A TRAIL non si resiste
L’attività antitumorale di TRAIL è molto potente, ma nonostante ciò alcune cellule possono sviluppare resistenza all’apoptosi (la morte cellulare) indotta dalla molecola. Per questo motivo i ricercatori coinvolti nel programma hanno valutato la possibilità di influire sulla via intracellulare che porta all’apoptosi con specifici farmaci. Tra i numerosi farmaci oggi disponibili e potenzialmente utili allo scopo, si è visto che alcuni composti analoghi della molecola survivina sono in grado di influenzare il processo che porta alla morte della cellula tumorale, così come succede anche per alcuni composti detti SMAC mimetici.
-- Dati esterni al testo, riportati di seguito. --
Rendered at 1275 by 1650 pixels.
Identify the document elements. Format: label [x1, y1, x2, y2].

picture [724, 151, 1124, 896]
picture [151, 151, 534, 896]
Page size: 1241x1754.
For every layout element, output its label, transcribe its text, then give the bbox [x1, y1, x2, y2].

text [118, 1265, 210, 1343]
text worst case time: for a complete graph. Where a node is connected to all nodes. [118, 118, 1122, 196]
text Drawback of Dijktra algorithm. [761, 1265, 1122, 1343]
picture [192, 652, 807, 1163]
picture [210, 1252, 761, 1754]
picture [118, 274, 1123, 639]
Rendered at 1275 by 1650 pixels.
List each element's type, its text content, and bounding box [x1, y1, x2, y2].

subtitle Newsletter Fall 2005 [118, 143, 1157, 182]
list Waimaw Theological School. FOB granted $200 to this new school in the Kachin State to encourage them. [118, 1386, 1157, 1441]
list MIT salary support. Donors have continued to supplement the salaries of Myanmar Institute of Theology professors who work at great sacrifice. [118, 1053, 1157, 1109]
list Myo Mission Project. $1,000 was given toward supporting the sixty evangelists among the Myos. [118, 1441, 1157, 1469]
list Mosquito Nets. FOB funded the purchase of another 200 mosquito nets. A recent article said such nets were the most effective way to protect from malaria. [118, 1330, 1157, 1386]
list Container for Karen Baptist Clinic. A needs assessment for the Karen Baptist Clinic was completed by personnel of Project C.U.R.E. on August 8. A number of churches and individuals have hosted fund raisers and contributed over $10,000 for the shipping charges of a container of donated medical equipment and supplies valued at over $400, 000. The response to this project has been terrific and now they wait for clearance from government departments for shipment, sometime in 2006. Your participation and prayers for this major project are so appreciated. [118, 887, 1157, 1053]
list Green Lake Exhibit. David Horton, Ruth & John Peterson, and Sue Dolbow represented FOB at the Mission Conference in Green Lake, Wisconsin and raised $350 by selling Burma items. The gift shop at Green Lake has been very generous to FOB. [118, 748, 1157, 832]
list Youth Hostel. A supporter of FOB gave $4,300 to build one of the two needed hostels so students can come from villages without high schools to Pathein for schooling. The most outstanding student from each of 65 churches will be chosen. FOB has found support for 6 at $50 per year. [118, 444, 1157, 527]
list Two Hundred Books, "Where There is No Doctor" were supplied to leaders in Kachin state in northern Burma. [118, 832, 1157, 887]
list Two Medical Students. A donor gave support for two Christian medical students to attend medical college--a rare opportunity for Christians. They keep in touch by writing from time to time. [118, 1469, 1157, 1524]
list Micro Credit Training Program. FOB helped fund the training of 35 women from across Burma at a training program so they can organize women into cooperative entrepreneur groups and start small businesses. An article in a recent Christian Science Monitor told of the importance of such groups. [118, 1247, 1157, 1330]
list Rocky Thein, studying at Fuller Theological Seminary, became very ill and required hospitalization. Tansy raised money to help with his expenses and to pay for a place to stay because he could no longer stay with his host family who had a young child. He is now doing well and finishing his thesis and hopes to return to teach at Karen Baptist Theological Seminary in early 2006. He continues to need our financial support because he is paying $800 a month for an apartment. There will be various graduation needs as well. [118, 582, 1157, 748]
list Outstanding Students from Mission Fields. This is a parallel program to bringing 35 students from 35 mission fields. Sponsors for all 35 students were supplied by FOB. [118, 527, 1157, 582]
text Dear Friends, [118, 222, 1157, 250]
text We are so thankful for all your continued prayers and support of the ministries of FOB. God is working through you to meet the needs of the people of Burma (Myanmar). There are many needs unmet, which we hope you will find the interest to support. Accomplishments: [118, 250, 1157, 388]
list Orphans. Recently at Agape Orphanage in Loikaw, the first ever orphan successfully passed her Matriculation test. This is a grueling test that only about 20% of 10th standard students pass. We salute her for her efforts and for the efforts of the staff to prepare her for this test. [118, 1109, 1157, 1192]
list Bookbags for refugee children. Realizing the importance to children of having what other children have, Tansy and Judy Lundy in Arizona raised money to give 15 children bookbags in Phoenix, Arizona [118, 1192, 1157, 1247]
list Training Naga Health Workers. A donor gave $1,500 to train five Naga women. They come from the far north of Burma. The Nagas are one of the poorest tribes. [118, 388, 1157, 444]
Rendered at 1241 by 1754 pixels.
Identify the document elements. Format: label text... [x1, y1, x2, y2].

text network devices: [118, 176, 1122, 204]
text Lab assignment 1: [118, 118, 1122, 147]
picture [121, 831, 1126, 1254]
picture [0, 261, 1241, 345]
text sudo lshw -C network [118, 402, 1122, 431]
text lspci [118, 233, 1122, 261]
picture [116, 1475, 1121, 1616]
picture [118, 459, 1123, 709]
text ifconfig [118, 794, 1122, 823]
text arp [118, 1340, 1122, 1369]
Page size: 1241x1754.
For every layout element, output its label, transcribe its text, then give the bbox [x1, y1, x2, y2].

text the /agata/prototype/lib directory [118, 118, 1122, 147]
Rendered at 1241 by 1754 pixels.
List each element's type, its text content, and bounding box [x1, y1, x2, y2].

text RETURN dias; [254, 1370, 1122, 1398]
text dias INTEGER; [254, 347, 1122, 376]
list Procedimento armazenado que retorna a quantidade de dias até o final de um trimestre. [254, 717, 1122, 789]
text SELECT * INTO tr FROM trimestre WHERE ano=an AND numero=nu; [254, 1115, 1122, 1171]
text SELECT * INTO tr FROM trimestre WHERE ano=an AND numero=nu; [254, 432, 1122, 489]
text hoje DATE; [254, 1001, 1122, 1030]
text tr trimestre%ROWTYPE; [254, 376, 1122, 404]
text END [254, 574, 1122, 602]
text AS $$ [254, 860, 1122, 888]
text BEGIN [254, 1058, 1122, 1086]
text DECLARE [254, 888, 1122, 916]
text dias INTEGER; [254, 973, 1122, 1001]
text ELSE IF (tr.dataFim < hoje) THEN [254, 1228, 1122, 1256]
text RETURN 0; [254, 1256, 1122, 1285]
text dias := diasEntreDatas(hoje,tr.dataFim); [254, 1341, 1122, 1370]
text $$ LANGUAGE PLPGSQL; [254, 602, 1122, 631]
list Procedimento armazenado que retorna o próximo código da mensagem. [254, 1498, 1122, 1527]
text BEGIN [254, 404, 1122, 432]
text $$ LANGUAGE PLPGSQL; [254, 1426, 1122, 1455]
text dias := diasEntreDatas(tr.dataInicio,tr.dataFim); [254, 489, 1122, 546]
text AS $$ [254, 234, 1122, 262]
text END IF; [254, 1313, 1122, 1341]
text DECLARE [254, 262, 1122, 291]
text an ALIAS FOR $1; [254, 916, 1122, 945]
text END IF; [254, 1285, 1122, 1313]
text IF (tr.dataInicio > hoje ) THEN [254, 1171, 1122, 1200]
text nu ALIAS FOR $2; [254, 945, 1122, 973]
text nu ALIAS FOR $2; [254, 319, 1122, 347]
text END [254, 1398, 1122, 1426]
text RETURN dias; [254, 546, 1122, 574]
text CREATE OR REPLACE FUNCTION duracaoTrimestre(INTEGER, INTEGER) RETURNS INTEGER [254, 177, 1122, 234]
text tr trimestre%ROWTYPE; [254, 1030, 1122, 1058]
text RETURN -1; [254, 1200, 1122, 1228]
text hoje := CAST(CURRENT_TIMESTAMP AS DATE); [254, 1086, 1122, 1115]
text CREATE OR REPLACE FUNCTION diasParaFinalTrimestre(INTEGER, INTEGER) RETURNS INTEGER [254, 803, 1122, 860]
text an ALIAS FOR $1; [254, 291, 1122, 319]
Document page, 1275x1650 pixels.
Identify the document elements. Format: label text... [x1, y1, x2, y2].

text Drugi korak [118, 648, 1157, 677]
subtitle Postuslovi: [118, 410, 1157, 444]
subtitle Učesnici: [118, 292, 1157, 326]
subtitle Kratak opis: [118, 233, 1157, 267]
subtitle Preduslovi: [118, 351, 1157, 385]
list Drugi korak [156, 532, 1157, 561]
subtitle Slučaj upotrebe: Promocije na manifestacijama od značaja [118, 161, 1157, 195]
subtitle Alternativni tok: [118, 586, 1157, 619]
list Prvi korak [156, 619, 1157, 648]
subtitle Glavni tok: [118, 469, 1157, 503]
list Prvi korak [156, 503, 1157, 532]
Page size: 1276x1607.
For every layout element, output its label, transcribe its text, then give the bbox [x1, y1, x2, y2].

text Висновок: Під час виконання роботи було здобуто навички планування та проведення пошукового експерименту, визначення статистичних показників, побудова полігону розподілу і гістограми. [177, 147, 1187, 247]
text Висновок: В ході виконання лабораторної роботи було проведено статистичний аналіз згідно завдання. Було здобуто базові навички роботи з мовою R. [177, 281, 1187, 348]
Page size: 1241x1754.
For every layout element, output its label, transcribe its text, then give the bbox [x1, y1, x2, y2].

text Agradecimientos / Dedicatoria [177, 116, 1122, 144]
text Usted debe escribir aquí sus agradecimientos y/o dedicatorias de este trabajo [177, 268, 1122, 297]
Come è emerso da studi in vitro e in modelli animali, utilizzando questi farmaci in combinazione con TRAIL è possibile rendere nuovamente sensibili al trattamento cellule che si erano dimostrate resistenti alla terapia. In effetti grazie a questi composti è possibile potenziare l’attività di TRAIL. La prima dimostrazione dell’efficacia di questo approccio combinato è arrivata da studi con cellule di melanoma. All’Istituto nazionale tumori di Milano erano infatti disponibili molte linee cellulari di melanoma che presentavano diverse risposte a TRAIL (sensibili, mediamente sensibili, resistenti): sono state un ottimo modello per studiare a fondo il sistema e per scoprire che cellule poco sensibili mostravano una maggiore sensibilità dopo il trattamento.